Did you watch? Did anyone watch the last Letterman? I’ve been trying to stay awake for it the past 3 weeks or so. Once they started advertising the end was near I started making a conscious effort to stay up for it. I will admit I had about a 45% success rate. I remember specifically wanting to see Julia Roberts and frumphph (sound effect) as soon as he introduced her out I went. Last night we stayed out in the “big” room (the living room) so I had a better possibility of staying awake and I am happy to report that I made it through. I’m feeling a little like I’ve lost a friend today, not ever losing a friend I’m 100% sure that it’s not the same, yet I’m feeling a loss of some kind. Another end of an era. I mean I’m not going to lose sleep over it, but all these endings make me think about how long I’ve lived. Letterman was on for 33 years. My son Zachary is going to be 33 this year. I mean his entire life time (so far) Letterman was on. Admittedly I was not a true-true follower. Not that I ever watched Leno, I never got his humor. Seems like that should be a Match.com question. Leno or Letterman? Now it’s the battle of the Jimmy’s. Jimmy Fallon or Jimmy Kimmel. I like them both. I just tend to watch Kimmel because that’s the news we watch. Anyway, there were some years there where I thought Letterman was a little weird and I wasn’t getting his humor so much. I believe after his heart attack his show picked up and his real personality was showing through in some of his interviews and guests and well I liked him again. And now he has the nerve to retire. I’m a sucker these days for nostalgia. I just can’t believe the twists and turns, ends and beginnings of my life. And when these TV shows have all these flashbacks, well then so do I. It’s downright emotional I tell you.
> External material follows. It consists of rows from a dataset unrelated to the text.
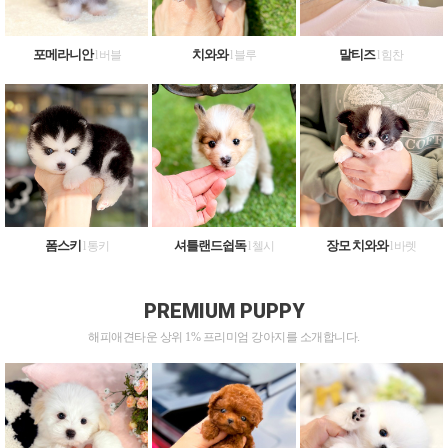
포메라니안
치와와
말티즈
l 버블
l 블루
l 힘찬
폼스키
셔틀랜드쉽독
장모 치와와
l 통키
l 첼시
l 바렛
PREMIUM PUPPY
해피애견타운 상위 1% 프리미엄 강아지를 소개합니다.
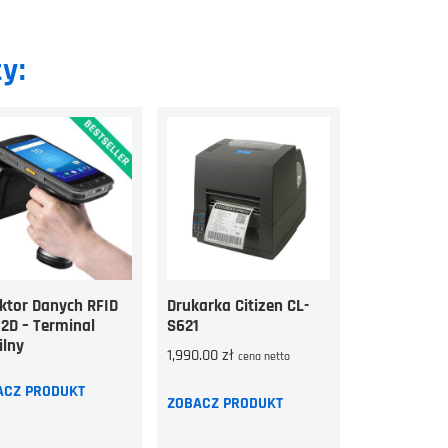
y:
ktor Danych RFID
Drukarka Citizen CL-
2D – Terminal
S621
lny
1,990.00
zł
cena netto
ACZ PRODUKT
ZOBACZ PRODUKT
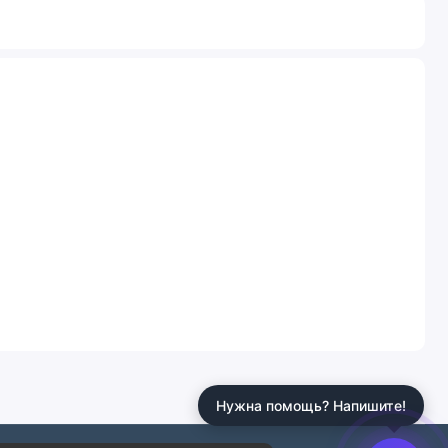
Нужна помощь? Напишите!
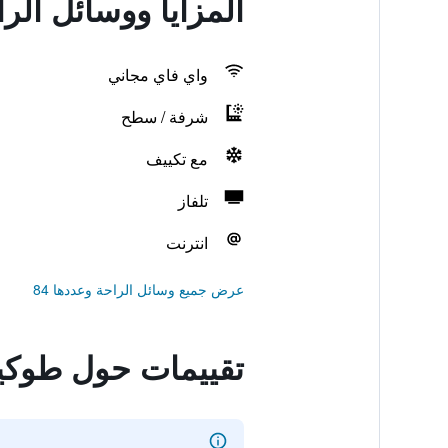
المزايا ووسائل الر
واي فاي مجاني
شرفة / سطح
مع تكييف
تلفاز
انترنت
عرض جميع وسائل الراحة وعددها 84
تقييمات حول طوكيو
I visited my old lady today. I asked her if she watched it. She said she’d never seen it. It was on too late for her. She said she never saw Johnny Carson either. Never. That seems hard to believe. What else is there to do at 11:30 at night? When I walked in her room today I asked if she was busy and she said “no, just thinking.” I bet she has a lot to think about in the way of nostalgia. She has 96 years to think about. Even in my 56 years I think about all the different lives I’ve had. High school, Edinboro, Miami, married, not married, children, grown children, houses that are your home and then they’re just gone (sold, by choice) but so many ends. Does that sound like I’m looking at the glass as half empty because I’m focusing on the ends? So let’s turn that frown upside down…all the beginnings, Edinboro, Miami, married, not married, children, houses, Carlow, Peggy (just seeing if you’re paying attention), apartments, Philip, Florida, Jorden, Zenah, Palm Harbor Middle School, Lynn speaking…. Lots of beginnings. I need to focus more on the beginnings and less on the endings. From now on I’m not watching any show finales. Only new shows for me!
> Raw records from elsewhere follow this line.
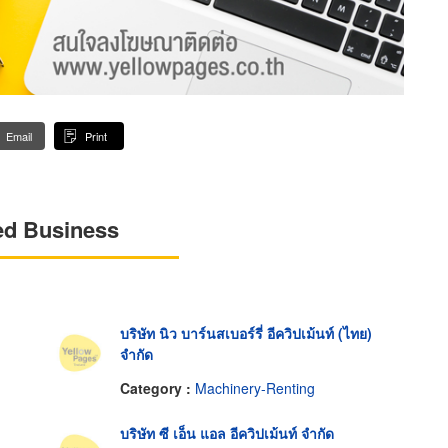
Email
Print
ed Business
บริษัท นิว บาร์นสเบอร์รี่ อีควิปเม้นท์ (ไทย)
จำกัด
Category :
Machinery-Renting
บริษัท ซี เอ็น แอล อีควิปเม้นท์ จำกัด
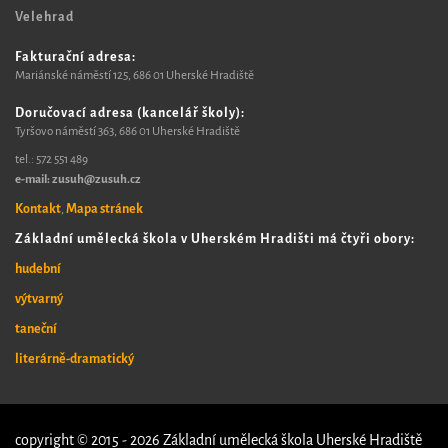
Velehrad
Fakturační adresa:
Mariánské náměstí 125, 6
86 01 Uherské Hradiště
Doručovací adresa (kancelář školy):
Tyršovo náměstí 363, 686 01 Uherské Hradiště
tel.:
572 551 489​
e-mail: zusuh@zusuh.cz
Kontakt
Mapa stránek
,
Základní umělecká škola v Uherském Hradišti má čtyři obory:
hudební
výtvarný
taneční
literárně-dramatický
copyright © 2015 - 2026 Základní umělecká škola Uherské Hradiště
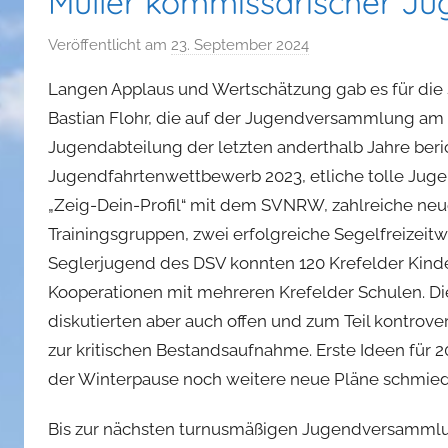
Müller kommissarischer Ju
Veröffentlicht am
23. September 2024
v
o
Langen Applaus und Wertschätzung gab es für di
n
Bastian Flohr, die auf der Jugendversammlung am 2
a
Jugendabteilung der letzten anderthalb Jahre bericht
d
Jugendfahrtenwettbewerb 2023, etliche tolle Juge
m
i
„Zeig-Dein-Profil“ mit dem SVNRW, zahlreiche ne
n
Trainingsgruppen, zwei erfolgreiche Segelfreizei
Seglerjugend des DSV konnten 120 Krefelder Kinde
Kooperationen mit mehreren Krefelder Schulen. 
diskutierten aber auch offen und zum Teil kontro
zur kritischen Bestandsaufnahme. Erste Ideen für 
der Winterpause noch weitere neue Pläne schmie
Bis zur nächsten turnusmäßigen Jugendversammlu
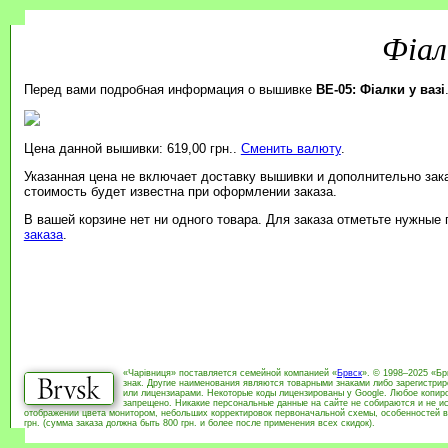
Фіал
Перед вами подробная информация о вышивке
BE-05: Фіалки у вазі
Цена данной вышивки: 619,00 грн..
Сменить валюту
.
Указанная цена не включает доставку вышивки и дополнительно зак
стоимость будет известна при оформлении заказа.
В вашей корзине нет ни одного товара. Для заказа отметьте нужные
заказа
.
«Чарівниця» поставляется семейной компанией «
Брвск
». © 1998–2025 «Бр
знак. Другие наименования являются товарными знаками либо зарегистри
или лицензиарами. Некоторые коды лицензированы у Google. Любое копиро
запрещено. Никакие персональные данные на сайте не собираются и не ис
отображении цвета монитором, небольших корректировок первоначальной схемы, особенностей в
грн. (сумма заказа должна быть 800 грн. и более после применения всех скидок).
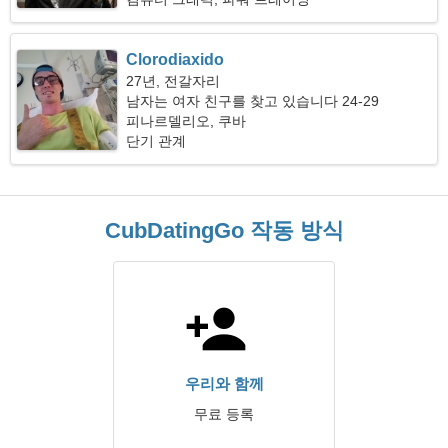
Clorodiaxido
27년, 전갈자리
남자는 여자 친구를 찾고 있습니다 24-29
피나르델리오, 쿠바
단기 관계
CubDatingGo 작동 방식
우리와 함께
무료 등록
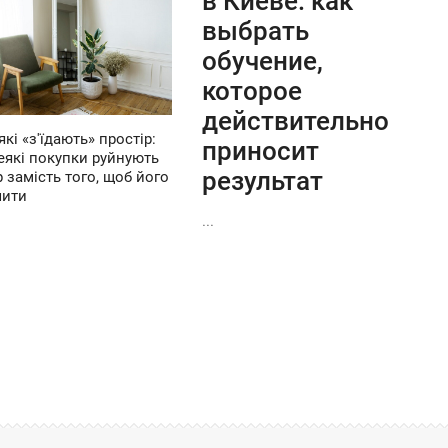
в Киеве: как
выбрать
обучение,
которое
действительно
які «з'їдають» простір:
приносит
еякі покупки руйнують
результат
р замість того, щоб його
шити
...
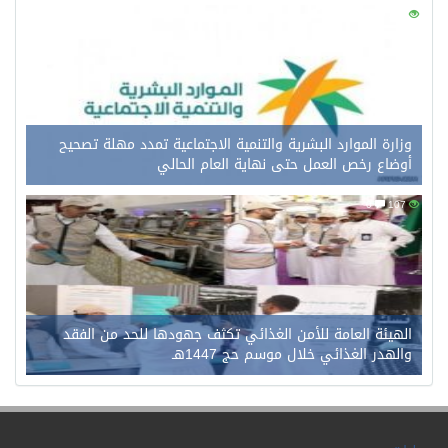
0
126
وزارة الموارد البشرية والتنمية الاجتماعية تمدد مهلة تصحيح
أوضاع رخص العمل حتى نهاية العام الحالي
0
107
الهيئة العامة للأمن الغذائي تكثف جهودها للحد من الفقد
والهدر الغذائي خلال موسم حج 1447هـ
This weekend marks one year that we have lived together, in Florida, in this house. One year ago I was packing and still working at PPU up until the bitter end. Jordan walked me home with boxes and we cried and cried. One year ago Sally showed up at the last-minute and helped me with my kitchen or I would have never gotten out of there. One year ago we pulled out of Pittsburgh and although I always look back, I don’t know that I’ll ever be back, permanently that is. We all know that I come back to visit. But visiting is not the same as living there. I have limited time, lots of babies jumping all over me and boys that I need to catch up with. And then I’m gone again. It’s my mother’s fault. She should have a house there still that we can all come “home” to and crash for weeks at a time. But nooooo, she has her home in Virginia where we all crash for weekends at a time. Although I’m starting to stretch out my time in Virginia too. My brother is there now for 3 weeks!! That’s a long time. I do love it there in Virginia. I’ve been going to that house all my life. Actually I lived there for the first 3 months of my life. I’m not sure if that makes me a rebel at heart or not. I do tend to like the south don’t I?
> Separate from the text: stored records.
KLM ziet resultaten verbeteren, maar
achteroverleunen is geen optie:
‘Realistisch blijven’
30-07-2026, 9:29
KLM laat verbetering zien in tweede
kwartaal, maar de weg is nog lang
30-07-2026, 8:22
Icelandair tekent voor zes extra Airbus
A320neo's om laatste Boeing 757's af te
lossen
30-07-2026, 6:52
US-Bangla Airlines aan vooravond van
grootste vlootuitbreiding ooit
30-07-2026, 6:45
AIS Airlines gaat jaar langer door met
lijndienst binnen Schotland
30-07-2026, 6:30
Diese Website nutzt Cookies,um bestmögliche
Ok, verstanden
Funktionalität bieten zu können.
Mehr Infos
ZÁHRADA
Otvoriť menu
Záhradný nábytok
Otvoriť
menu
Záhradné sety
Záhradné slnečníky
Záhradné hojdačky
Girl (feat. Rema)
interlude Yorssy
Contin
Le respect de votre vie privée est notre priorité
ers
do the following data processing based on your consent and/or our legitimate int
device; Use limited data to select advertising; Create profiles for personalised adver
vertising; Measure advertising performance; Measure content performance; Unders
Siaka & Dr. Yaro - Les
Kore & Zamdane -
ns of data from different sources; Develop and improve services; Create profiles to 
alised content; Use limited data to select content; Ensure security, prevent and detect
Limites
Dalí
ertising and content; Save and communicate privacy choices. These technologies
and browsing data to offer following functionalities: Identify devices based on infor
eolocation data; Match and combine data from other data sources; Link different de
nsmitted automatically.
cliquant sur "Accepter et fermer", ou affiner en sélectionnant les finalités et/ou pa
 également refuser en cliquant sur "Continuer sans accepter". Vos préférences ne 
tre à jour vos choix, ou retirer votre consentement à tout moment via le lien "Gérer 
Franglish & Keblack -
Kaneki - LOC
I’ve got a roast in the crockpot on this hot-hot spring day. It’s in the 90’s all week. No end in sight. It’s not horrible but it is hot. It’s Florida, I’m happy. We will be looking for a Memorial Day parade this weekend. I will miss going to Diane’s with Starbucks and walking down to meet the girls at Mellon Bank and seeing the boys driving their convertibles. I believe Beaver has a Memorial Day parade too that Philip went to on the weekend that has something to do with us meeting. So Memorial day is our landmark beginning. Wonder what new beginnings this year will hold?